Weatherly denied having been part of Dushku’s firing, but admitted that he engaged in behavior that was “both not funny and not appropriate,” saying he was “sorry” and that he regretted the pain he had caused the actress.

Last week, Steven Spielberg’s Amblin Television pulled out of the show. Spielberg, Darryl Frank and Justin Falvey are no longer attached to the show after Amblin TV co-heads Frank and Falvey served as executive producers on Bull for its first three seasons.

CBS said that it is not looking for another producer to replace Amblin and the show will continue to be produced by CBS Television Studios in association with Stage 29 Productions. Glenn Gordon Caron, who served as showrunner last season, will return.

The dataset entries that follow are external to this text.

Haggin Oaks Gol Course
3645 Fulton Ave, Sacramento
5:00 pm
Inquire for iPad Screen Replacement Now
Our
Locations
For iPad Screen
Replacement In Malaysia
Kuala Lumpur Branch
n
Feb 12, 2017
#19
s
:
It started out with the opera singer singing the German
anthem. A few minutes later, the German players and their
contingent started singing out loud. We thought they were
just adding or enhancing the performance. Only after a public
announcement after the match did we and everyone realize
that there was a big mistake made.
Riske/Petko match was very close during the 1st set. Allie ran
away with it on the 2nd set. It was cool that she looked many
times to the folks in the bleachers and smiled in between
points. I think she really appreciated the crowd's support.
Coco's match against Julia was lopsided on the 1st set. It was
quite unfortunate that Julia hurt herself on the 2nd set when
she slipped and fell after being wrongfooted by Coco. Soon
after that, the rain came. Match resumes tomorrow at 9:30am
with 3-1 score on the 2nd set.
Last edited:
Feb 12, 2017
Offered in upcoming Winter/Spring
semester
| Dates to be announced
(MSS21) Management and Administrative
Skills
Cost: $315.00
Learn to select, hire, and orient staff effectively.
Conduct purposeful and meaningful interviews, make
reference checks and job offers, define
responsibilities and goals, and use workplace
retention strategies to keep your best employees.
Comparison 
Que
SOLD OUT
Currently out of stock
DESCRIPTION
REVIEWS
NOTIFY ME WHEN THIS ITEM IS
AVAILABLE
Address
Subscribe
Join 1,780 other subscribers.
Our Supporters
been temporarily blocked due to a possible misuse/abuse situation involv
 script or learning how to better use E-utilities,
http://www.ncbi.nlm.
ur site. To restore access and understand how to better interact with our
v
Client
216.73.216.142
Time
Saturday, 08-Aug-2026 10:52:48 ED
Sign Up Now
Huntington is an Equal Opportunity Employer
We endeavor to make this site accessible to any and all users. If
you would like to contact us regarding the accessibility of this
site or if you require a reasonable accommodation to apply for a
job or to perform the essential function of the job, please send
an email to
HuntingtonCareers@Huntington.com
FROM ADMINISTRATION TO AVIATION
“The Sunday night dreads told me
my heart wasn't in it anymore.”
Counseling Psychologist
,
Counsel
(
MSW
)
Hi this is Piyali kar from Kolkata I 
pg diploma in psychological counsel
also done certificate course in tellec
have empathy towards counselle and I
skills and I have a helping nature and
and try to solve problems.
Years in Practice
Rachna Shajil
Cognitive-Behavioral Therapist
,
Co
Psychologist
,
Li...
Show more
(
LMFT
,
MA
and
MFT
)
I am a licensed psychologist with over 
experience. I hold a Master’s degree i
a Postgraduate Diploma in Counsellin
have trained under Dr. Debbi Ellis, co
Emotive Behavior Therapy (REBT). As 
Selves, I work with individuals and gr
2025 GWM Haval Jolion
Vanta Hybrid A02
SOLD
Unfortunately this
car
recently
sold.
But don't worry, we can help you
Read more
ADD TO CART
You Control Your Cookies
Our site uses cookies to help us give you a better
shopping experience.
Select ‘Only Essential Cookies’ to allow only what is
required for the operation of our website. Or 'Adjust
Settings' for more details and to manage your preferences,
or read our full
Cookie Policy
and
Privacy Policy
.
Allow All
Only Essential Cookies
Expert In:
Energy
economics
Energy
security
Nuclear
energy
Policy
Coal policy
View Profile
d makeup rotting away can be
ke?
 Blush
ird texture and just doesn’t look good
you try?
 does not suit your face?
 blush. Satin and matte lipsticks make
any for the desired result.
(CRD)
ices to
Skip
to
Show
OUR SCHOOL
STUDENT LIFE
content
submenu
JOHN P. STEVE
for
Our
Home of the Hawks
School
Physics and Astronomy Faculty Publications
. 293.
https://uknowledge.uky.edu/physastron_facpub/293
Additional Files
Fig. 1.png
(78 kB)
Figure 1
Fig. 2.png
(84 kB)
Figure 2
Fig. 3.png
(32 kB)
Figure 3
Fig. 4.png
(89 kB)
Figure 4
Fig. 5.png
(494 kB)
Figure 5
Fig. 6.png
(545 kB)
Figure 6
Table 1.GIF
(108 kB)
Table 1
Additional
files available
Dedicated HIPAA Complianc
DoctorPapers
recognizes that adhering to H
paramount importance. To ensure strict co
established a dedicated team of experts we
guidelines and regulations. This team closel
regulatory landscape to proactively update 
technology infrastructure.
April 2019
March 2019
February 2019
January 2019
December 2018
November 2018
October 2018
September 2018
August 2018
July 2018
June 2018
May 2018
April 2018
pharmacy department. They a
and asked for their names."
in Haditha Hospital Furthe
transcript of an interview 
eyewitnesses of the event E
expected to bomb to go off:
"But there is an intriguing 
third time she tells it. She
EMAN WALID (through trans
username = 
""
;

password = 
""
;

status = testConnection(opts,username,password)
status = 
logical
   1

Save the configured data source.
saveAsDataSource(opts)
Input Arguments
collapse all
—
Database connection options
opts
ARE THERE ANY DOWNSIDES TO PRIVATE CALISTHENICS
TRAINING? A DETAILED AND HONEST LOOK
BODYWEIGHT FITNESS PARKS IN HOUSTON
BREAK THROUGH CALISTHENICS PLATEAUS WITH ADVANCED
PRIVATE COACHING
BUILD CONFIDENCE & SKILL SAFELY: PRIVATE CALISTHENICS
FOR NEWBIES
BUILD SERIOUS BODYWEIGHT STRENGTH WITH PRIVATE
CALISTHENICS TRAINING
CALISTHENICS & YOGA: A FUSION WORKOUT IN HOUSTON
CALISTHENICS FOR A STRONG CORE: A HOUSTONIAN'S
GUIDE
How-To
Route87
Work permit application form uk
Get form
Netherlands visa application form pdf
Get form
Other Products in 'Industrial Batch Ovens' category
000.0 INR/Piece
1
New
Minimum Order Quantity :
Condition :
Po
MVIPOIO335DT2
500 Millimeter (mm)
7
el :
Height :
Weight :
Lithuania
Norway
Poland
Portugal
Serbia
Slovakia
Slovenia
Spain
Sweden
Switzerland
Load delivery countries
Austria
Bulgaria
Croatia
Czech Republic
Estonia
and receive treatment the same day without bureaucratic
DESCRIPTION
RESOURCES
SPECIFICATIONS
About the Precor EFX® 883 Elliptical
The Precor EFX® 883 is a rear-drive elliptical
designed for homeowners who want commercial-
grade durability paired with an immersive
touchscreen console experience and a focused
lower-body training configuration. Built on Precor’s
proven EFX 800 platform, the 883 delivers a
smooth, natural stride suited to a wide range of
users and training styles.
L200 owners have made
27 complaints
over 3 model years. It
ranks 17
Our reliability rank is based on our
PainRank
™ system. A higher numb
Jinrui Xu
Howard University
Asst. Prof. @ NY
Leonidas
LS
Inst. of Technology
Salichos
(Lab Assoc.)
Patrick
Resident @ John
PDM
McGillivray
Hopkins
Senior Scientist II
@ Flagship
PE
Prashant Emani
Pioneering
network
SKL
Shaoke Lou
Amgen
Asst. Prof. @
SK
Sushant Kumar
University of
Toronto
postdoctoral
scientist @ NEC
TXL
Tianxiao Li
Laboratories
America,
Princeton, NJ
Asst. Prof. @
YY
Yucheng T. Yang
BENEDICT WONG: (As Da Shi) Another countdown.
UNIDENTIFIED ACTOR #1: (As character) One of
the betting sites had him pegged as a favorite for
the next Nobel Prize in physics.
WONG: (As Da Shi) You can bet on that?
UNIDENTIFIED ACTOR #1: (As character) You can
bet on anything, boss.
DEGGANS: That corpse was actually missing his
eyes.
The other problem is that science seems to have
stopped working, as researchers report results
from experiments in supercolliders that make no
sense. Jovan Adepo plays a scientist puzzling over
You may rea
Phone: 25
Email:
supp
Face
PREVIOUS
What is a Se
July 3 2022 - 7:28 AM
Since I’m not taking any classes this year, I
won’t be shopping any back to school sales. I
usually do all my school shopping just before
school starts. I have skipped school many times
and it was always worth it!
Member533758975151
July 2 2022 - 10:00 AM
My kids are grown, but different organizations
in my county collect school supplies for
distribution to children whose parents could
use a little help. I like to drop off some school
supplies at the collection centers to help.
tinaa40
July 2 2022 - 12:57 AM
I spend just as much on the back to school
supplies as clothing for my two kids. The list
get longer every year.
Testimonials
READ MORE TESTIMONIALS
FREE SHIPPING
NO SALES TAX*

Created by Dr. Phil McGraw and Paul Attanasio, Bull stars Weatherly as Dr. Jason Bull in a drama inspired by the early career of Dr. Phil McGraw. Brilliant, brash and charming, Dr. Bull is the ultimate puppet master as he combines psychology, human intuition and high-tech data to learn what makes jurors, attorneys, witnesses and the accused tick. Gordon Caron, Paul Attanasio, Dr. Phil McGraw and Jay McGraw are the executive producers.

During the breakfast, CBS execs discussed how the company has put in place a set of new procedures to ensure that another situation doesn’t happen. “It’s going to go beyond what we’ve done in the past,” Kahl said.

Earlier this month, Deadline revealed that CBS had put together a plan to greatly expand the company’s human resources operations with the goal of making access to HR representatives easier and less intimidating.

The new procedures will include “an independent, third party reporting system for all employees – both in CBS offices and on sets” with “professionals outside of CBS” receiving complaints, “providing another confidential reporting option for our production employee base.”